Inter Lake editorial

Given all the attention focused on the Flathead County Planning Office lately, you might think that planners are either summarily seizing private property or spending so much that the national debt is growing.

The chorus of complaints has ranged from whether a neighborhood planning effort was flawed by public-access limits to how much the Planning Office spent for s'mores and a boat.

The first point has merit - certainly total public access is needed in the neighborhood plan process. The spending issues, however, seem to be rather thin gruel on which to base arguments for firing public officials (which some people have argued should happen).

The subtext of the criticism seems to be that the county Planning Office and its director are actively engaged in - as shocking as it may seem - planning.

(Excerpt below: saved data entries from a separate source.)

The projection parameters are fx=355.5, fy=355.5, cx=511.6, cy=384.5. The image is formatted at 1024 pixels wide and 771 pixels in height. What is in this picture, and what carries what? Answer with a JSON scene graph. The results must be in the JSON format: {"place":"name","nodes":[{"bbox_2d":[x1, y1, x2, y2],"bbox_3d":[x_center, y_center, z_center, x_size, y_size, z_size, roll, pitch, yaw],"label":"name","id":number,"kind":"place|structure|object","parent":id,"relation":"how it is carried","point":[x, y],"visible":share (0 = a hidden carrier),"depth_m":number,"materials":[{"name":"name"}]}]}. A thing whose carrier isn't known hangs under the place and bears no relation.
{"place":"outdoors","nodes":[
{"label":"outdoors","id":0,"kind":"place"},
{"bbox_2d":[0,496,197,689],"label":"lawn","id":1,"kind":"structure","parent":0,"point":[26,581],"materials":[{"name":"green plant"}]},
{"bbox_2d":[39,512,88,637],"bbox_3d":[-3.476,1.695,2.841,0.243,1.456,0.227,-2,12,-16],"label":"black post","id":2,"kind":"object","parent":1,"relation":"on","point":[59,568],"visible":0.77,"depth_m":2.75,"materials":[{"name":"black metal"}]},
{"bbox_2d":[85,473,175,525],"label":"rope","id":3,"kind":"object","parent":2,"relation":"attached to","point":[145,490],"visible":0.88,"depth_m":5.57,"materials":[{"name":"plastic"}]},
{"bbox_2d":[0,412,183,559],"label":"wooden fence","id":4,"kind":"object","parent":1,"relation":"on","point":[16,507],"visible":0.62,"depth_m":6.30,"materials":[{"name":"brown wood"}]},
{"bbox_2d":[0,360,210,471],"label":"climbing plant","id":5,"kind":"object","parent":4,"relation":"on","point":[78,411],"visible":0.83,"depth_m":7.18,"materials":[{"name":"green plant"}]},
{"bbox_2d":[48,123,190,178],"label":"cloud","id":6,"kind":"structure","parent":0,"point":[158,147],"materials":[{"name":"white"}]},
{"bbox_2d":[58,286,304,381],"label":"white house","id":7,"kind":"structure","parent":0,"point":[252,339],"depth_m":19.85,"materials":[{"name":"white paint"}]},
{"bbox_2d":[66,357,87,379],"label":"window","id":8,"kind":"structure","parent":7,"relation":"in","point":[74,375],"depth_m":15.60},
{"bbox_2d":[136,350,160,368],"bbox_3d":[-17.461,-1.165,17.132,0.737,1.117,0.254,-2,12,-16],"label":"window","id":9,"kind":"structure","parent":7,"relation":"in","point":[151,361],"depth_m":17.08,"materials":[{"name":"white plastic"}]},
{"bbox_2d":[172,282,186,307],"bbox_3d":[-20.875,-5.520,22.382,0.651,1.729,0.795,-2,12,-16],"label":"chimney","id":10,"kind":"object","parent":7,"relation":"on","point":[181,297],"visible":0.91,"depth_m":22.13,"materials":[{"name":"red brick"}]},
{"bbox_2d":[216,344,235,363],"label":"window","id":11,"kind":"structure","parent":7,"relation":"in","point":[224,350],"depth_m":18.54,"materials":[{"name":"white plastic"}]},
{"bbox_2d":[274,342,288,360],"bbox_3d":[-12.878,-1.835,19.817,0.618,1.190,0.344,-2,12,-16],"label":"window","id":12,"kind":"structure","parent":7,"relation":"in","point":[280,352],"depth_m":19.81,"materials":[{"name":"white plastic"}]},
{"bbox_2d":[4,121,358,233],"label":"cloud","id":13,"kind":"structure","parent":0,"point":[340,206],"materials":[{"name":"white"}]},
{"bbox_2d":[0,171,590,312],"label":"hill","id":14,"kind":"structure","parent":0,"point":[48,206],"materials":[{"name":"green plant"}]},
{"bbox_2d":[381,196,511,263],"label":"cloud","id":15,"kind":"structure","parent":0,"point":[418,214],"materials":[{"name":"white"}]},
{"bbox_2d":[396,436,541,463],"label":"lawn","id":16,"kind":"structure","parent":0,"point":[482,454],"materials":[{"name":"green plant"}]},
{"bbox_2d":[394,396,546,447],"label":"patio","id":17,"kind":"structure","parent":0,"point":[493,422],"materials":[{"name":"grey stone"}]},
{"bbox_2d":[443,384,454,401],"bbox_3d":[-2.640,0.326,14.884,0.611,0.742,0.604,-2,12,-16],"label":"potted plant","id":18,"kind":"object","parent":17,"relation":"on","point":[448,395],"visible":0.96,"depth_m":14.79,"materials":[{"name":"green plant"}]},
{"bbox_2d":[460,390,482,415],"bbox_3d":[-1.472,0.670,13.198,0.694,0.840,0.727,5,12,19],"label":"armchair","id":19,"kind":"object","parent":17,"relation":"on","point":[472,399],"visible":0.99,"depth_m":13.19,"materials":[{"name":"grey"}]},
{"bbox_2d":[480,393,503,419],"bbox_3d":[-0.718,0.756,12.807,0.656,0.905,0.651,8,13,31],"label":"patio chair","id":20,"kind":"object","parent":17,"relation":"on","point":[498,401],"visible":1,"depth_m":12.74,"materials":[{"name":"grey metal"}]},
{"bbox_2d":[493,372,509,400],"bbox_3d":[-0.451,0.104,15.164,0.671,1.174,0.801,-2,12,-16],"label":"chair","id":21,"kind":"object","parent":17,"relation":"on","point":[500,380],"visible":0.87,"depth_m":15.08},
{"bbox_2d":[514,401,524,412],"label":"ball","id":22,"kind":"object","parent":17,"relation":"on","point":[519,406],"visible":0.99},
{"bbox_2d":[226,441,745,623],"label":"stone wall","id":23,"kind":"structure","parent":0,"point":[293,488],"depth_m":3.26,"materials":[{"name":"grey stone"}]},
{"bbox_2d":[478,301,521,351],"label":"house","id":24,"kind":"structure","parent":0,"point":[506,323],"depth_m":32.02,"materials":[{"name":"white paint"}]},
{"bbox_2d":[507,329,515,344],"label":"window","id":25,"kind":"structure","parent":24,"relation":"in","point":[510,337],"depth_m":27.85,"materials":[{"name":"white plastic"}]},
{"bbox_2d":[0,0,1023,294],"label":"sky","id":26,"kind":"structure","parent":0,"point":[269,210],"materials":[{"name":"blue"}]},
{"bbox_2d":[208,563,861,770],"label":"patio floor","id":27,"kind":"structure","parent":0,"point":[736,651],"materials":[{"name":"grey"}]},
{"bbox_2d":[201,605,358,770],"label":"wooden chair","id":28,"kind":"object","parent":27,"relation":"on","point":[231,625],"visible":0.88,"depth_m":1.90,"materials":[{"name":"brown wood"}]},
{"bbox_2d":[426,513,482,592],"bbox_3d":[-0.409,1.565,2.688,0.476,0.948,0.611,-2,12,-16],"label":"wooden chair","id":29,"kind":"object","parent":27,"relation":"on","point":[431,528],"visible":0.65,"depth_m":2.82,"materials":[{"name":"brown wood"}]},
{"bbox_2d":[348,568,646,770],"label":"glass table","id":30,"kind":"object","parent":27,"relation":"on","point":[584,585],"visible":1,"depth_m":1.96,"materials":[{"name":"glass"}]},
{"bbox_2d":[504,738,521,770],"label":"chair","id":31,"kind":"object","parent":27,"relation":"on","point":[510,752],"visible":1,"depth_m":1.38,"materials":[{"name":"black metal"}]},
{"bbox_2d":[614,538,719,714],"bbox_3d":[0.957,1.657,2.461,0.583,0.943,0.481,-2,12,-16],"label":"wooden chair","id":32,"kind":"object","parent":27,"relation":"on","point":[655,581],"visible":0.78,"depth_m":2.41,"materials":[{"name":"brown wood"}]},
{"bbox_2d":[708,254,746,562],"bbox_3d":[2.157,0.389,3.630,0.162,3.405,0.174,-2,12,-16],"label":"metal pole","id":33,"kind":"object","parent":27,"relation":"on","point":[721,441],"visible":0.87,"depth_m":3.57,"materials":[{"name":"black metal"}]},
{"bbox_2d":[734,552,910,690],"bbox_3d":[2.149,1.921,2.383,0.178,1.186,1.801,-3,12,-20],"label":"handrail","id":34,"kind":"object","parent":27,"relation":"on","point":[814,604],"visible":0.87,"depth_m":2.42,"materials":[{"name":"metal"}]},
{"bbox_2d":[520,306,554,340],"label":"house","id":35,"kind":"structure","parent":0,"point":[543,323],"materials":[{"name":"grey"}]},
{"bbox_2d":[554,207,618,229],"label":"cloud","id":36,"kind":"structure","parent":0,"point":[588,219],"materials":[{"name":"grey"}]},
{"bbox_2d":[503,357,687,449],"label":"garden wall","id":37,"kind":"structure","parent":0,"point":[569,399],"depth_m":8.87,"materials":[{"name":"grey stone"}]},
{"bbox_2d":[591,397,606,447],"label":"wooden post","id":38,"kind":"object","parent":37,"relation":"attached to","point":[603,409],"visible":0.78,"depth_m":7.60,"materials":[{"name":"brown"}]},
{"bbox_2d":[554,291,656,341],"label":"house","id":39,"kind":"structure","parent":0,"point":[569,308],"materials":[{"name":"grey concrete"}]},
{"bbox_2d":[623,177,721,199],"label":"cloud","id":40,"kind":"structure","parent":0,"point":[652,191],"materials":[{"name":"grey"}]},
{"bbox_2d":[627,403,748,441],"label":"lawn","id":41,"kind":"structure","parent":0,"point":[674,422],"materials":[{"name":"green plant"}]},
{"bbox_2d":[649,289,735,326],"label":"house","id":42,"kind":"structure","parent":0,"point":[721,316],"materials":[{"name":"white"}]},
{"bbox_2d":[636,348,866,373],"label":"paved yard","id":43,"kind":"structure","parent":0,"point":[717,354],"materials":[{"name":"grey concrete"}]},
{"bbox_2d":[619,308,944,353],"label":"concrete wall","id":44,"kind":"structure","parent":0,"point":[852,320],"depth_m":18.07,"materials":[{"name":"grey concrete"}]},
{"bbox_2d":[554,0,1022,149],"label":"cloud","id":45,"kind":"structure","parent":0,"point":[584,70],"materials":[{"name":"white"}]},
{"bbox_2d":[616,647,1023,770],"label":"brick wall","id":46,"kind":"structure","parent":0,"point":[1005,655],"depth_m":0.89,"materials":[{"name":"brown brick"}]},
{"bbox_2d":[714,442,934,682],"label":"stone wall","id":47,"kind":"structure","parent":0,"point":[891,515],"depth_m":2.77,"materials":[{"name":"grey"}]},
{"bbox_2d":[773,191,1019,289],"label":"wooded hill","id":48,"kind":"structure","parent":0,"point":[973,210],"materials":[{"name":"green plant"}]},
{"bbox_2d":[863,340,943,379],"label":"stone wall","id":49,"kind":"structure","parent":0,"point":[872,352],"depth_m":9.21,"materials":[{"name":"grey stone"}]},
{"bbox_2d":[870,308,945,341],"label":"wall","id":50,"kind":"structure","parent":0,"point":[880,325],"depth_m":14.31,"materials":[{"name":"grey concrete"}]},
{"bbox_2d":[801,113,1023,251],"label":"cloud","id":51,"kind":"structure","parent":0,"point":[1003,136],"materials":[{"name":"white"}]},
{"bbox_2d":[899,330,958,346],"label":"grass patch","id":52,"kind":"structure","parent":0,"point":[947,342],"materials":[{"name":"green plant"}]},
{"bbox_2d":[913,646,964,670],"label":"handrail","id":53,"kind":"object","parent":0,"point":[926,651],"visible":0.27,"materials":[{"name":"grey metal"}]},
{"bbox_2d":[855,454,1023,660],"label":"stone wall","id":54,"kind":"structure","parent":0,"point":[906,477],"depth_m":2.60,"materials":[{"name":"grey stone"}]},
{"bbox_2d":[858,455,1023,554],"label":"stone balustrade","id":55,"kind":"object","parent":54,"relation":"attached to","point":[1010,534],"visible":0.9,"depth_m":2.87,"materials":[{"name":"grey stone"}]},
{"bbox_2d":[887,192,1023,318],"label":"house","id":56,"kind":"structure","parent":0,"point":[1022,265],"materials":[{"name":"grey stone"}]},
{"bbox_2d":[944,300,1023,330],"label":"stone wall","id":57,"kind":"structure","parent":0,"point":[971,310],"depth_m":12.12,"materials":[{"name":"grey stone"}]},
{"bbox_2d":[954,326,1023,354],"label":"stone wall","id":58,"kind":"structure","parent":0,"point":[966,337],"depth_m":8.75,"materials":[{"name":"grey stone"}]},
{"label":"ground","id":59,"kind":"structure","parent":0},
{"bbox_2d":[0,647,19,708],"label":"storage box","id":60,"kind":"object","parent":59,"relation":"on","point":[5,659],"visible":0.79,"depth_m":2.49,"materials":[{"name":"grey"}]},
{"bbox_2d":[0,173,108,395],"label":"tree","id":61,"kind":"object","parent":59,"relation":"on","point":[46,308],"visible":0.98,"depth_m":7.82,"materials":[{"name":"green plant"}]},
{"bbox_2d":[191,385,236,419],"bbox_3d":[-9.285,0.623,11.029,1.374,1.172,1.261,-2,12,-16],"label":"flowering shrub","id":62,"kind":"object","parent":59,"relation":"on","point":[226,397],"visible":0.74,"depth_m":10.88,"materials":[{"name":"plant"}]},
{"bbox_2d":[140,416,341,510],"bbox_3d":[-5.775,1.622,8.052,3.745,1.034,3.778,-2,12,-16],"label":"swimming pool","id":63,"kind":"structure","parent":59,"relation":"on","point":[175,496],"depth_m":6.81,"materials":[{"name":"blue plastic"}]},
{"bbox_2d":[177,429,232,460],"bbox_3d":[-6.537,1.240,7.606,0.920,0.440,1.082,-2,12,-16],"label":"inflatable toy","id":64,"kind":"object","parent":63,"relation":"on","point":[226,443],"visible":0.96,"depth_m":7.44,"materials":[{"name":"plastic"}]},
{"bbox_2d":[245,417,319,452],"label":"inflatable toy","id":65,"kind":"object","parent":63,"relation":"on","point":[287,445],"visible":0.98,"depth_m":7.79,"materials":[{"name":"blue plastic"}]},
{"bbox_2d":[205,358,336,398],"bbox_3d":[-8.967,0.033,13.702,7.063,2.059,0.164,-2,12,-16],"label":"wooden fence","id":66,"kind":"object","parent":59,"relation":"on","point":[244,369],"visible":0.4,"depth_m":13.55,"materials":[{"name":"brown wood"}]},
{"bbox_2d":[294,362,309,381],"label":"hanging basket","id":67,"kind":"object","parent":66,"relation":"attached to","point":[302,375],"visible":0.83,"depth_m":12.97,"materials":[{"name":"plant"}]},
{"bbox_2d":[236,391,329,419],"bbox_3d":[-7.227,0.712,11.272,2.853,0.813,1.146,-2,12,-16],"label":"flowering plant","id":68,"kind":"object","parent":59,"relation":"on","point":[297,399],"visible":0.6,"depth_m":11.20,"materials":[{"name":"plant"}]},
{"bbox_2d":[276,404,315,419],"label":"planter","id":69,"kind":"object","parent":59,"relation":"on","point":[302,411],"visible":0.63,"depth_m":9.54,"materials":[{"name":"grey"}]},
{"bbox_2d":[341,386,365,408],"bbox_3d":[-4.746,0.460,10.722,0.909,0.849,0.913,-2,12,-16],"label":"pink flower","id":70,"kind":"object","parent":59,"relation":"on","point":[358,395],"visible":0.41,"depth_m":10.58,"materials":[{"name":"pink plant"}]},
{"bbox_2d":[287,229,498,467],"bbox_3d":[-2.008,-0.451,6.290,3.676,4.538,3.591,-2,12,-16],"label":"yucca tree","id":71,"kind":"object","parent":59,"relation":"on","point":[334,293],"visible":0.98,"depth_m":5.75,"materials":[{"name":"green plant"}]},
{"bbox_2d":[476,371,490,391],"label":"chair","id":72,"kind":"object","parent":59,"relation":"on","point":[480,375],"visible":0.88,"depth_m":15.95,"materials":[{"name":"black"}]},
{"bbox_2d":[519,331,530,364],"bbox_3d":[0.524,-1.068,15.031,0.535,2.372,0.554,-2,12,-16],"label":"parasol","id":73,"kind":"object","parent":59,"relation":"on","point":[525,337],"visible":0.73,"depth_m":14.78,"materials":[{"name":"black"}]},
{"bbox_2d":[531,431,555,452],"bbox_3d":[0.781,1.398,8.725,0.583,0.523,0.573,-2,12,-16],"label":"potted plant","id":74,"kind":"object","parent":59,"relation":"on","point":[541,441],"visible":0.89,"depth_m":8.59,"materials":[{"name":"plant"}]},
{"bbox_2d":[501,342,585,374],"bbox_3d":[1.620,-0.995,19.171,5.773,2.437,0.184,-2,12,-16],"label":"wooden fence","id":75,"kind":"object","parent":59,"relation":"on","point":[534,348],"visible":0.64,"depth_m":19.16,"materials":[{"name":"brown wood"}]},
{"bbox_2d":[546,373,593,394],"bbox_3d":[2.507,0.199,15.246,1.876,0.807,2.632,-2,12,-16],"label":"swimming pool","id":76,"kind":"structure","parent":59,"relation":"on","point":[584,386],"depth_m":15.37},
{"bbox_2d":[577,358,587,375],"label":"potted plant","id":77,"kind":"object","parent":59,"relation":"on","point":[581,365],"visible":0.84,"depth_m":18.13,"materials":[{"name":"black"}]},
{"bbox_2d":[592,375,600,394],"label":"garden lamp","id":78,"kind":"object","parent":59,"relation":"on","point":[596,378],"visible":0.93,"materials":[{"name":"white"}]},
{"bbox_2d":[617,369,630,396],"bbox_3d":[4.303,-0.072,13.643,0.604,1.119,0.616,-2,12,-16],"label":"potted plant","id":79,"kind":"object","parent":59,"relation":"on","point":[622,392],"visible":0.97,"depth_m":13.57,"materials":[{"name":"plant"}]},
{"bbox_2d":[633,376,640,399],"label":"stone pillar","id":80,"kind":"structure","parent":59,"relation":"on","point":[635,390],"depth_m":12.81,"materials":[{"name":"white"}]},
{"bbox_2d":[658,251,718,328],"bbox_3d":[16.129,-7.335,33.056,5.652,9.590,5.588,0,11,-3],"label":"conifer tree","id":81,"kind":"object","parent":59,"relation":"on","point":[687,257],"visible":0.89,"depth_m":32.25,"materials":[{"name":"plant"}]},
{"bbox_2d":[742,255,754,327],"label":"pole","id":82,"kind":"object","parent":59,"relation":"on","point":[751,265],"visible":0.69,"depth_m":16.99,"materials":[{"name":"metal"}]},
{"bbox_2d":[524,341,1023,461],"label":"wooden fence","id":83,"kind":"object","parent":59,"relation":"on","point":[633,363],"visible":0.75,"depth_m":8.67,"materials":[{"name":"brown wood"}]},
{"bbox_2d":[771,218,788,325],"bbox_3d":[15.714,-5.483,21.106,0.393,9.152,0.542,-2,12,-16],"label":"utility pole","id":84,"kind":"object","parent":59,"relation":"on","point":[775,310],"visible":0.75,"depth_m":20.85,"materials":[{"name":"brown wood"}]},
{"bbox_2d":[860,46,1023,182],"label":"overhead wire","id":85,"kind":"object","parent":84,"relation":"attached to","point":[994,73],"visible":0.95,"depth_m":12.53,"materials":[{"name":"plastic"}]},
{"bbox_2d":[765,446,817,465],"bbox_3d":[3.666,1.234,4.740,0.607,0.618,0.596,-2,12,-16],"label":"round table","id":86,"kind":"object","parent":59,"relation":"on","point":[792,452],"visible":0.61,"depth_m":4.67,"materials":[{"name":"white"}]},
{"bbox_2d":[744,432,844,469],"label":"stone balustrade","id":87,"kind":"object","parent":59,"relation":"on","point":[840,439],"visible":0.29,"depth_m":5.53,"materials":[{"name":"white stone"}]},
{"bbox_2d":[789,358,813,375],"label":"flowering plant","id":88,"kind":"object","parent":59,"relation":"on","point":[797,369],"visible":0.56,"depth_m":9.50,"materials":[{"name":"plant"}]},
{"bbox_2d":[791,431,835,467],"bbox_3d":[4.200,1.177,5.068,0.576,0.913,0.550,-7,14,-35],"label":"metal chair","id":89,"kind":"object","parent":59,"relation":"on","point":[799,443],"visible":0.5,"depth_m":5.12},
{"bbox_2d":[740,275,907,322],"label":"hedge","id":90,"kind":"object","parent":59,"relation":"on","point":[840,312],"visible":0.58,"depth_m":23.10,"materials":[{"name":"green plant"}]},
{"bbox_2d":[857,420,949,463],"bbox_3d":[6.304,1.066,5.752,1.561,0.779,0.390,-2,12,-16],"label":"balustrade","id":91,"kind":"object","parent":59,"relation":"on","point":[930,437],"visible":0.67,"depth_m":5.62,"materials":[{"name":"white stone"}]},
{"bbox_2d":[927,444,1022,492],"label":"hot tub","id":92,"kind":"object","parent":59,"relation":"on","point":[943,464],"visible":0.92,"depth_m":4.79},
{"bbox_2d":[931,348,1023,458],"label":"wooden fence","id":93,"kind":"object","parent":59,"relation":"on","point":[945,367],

Some of the allegedly aggrieved parties act as if recent Somers and Lakeside planning efforts are a sudden and subversive assault on precious property rights. But it's worth noting that both of those communities (and others in the Flathead) have a long tradition of neighborhood plans. People in Somers started talking about a neighborhood plan way back in 1993. Lakeside residents started work on neighborhood planning in 1994.

What's new is that now planning is under a new growth policy and its mysterious "majority" requirements for launching neighborhood efforts. What's not new is that some people don't want any planning, and other people don't want any growth. Nor is this a new fight.

Don't forget that a former county commissioner - one of the prime spokesmen in the latest assault on the Planning Office - had a major role nine years ago in dismantling the county planning system that involved the three cities. The county's planning divorce back then put an end to 25 years of cooperative regional planning in the Flathead Valley.

Now, it appears, the naysayers see another opportunity to further degrade the ability of the Planning Office and citizens of the Flathead to pursue planning.

While we understand that private property rights are sacrosanct, we also think that planning for growth is the only sensible way to protect property rights for the long term. Destroying the planning process will not help anyone. Improving it will serve the best interests of Flathead County for years to come.